There are twice as many students in the cooking club as in the drama club. Suppose there are \(a \) students in the drama club and \(b \) students who are members of both clubs. Find an expression for the total number of students who are in the cooking club or the drama club but not both. Give your answer in simplest form.
Let c be the number of students in the cooking club and d be the number of students in the drama club but not the cooking club. Then we have the following equations:
c = 2d a = c + d
Solving for d, we get d=a/3. Therefore, the number of students who are in the cooking club or the drama club but not both is c−d = 2d−d = a/3.
Sometimes, it is hard to wrap one's head around how to determine how one quantity is related to another without a visual picture. As a result, I decided to create a Venn diagram that should make the situation clearer. I have included all the given information in the Venn diagram.

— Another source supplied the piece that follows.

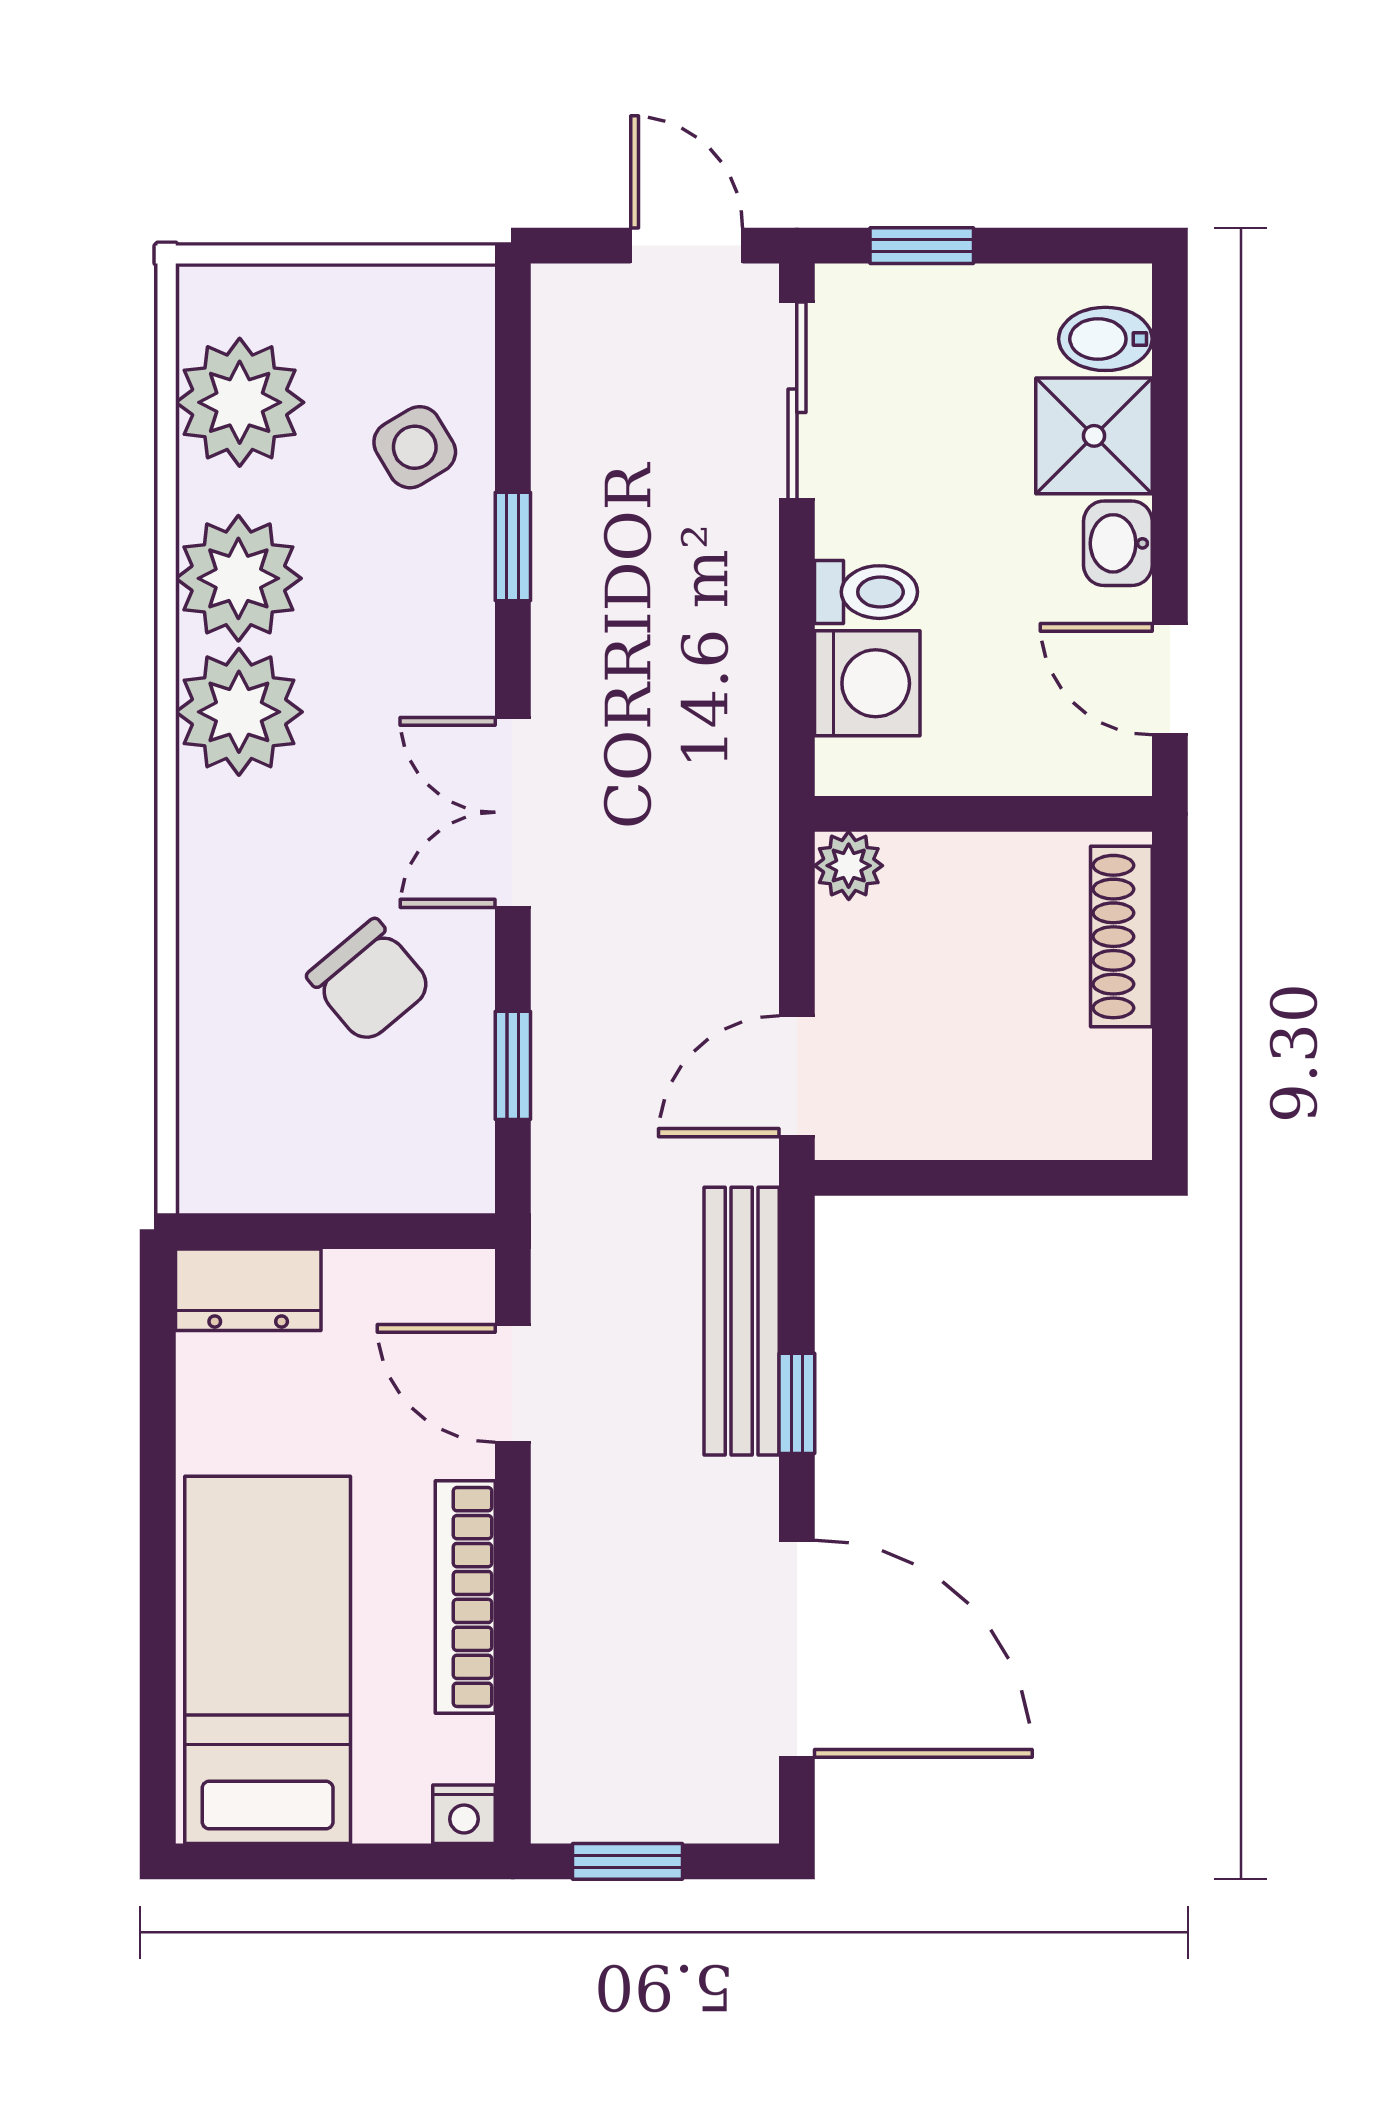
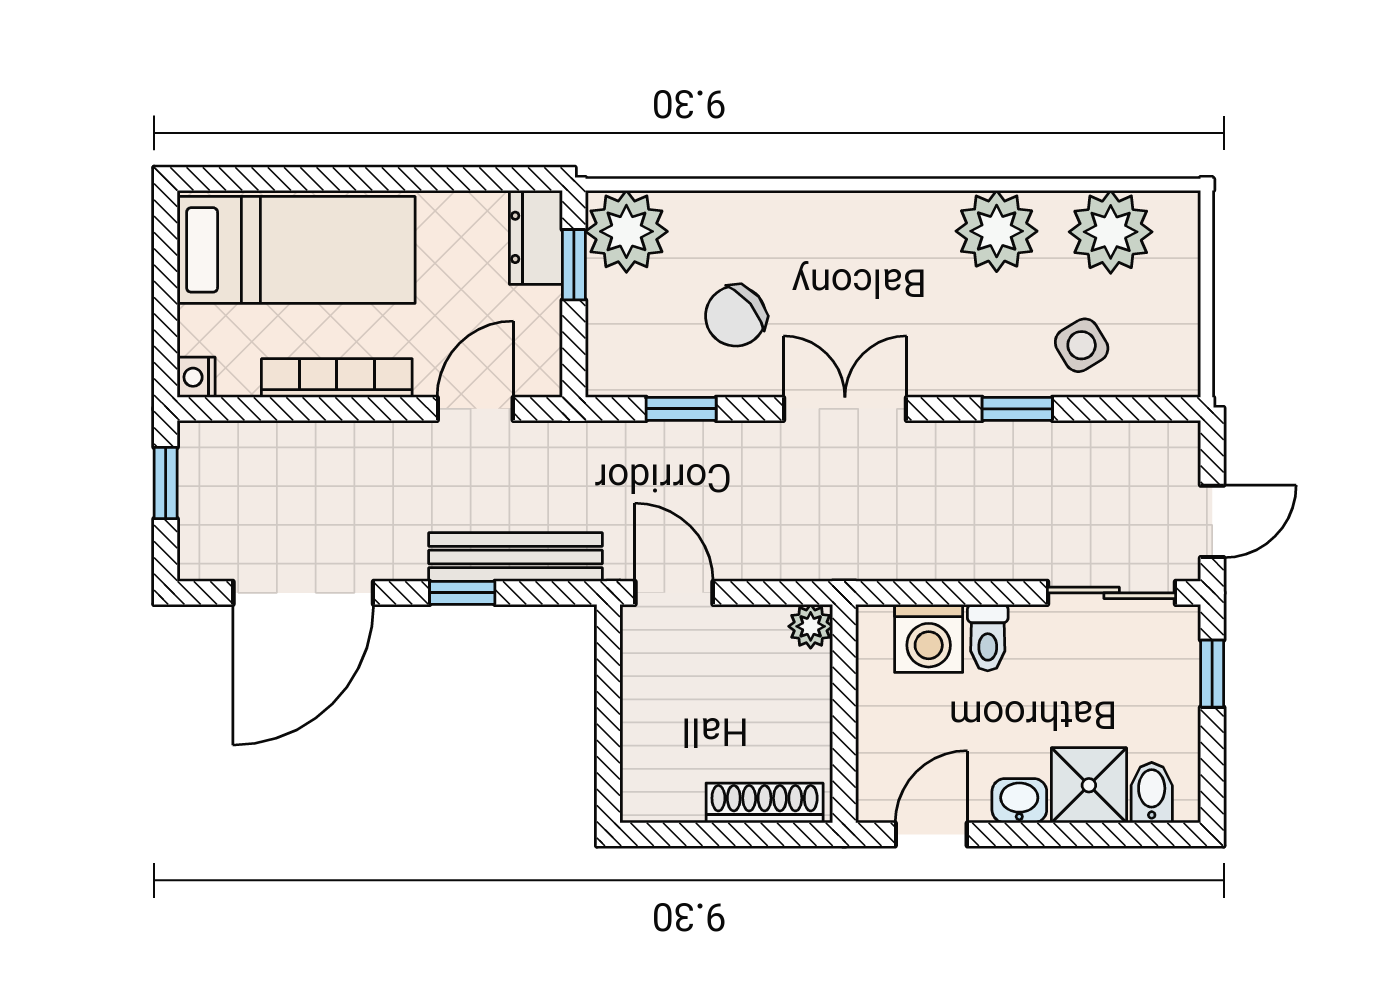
plant: (239, 712) -> (626, 231), moved
window: (291, 1231) -> (574, 265), added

The given information states that there are twice as many students in the cooking club as in the drama club. Since we are using the a-variable to represent the number of students in the drama club, this means that 2a students are in the cooking club. We are letting the b-variable be in the middle; this represents the students who are members of both clubs. Our objective is to find an expression that represents the students in the one of the two clubs but not both.
I will start with the cooking club. The cooking club has 2a members. With the help of the diagram, it is clear there are b students who are members of both. Therefore, 2a - b represents the number of students who are only apart of the cooking club.
Considering the drama club, there are a total members. There are b students who are members of both. Therefore, a - b represents the number of students only participating in the drama club.
Now, we just find the sum of these parts. \(2a - b + a - b = 3a - 2b\) students who are members of one of the clubs but not both.